The Lions also could have a competition at long snapper, where Don Muhlbach is a free agent but has been a fixture since midway through the 2004 season – before new coach Dan Campbell joined the team as a player.
“These guys are two pros that are incredible,” Fipp said last month. “Their careers really are amazing. Their stories. Everything about these guys. I’ve reached out to them and talked to them. I think I did that on my first day here. Really, I have a lot of respect for them. I mean, these guys are great players who’ve done amazing things in this league.”
If the Lions wait till the draft to add competition at kicker, Fipp said it will be incumbent upon him to figure out if which kickers can handle the mental side of the game.
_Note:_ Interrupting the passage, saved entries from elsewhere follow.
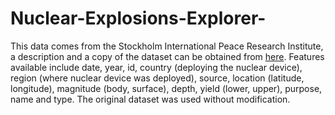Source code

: # Nuclear-Explosions-Explorer-

This data comes from the Stockholm International Peace Research Institute, a description and a 
copy of the dataset can be obtained from [here](https://github.com/rfordatascience/tidytuesday/tree/master/data/2019/2019-08-20). Features available include date, year, id, country 
(deploying the nuclear device), region (where nuclear device was deployed), source, location 
(latitude, longitude), magnitude (body, surface), depth, yield (lower, upper), purpose, name and 
type. The original dataset was used without modification.
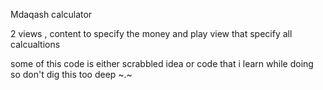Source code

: Mdaqash calculator

2 views , content to specify the money and play  view that specify all calcualtions 

some of this code is either scrabbled idea or code that i learn while doing so don't dig this too deep ~.~
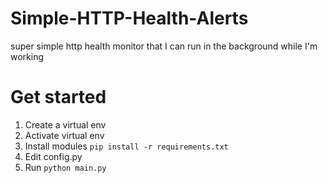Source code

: # Simple-HTTP-Health-Alerts
super simple http health monitor that I can run in the background while I'm working

# Get started
1. Create a virtual env
2. Activate virtual env
3. Install modules `pip install -r requirements.txt`
4. Edit config.py
5. Run `python main.py` 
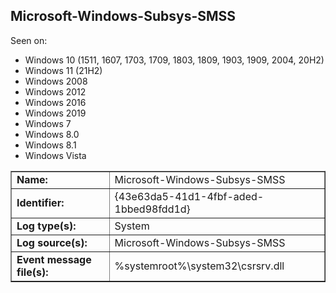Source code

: ## Microsoft-Windows-Subsys-SMSS

Seen on:
* Windows 10 (1511, 1607, 1703, 1709, 1803, 1809, 1903, 1909, 2004, 20H2)
* Windows 11 (21H2)
* Windows 2008
* Windows 2012
* Windows 2016
* Windows 2019
* Windows 7
* Windows 8.0
* Windows 8.1
* Windows Vista

<table border="1" class="docutils">
  <tbody>
    <tr>
      <td><b>Name:</b></td>
      <td>Microsoft-Windows-Subsys-SMSS</td>
    </tr>
    <tr>
      <td><b>Identifier:</b></td>
      <td>{43e63da5-41d1-4fbf-aded-1bbed98fdd1d}</td>
    </tr>
    <tr>
      <td><b>Log type(s):</b></td>
      <td>System</td>
    </tr>
    <tr>
      <td><b>Log source(s):</b></td>
      <td>Microsoft-Windows-Subsys-SMSS</td>
    </tr>
    <tr>
      <td><b>Event message file(s):</b></td>
      <td>%systemroot%\system32\csrsrv.dll</td>
    </tr>
  </tbody>
</table>

&nbsp;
“I think more than anything, you’ve just got to talk to a lot of people who’ve been around him, especially in these times with the COVID, you can’t get out and do as much traveling and all that, and getting to know people around him,” Fipp said. “But I think it’s really important to have a bunch of connections in the college coaching world and coaches you can talk to and try to get to know these guys as well as you can, I think is probably the most important thing.”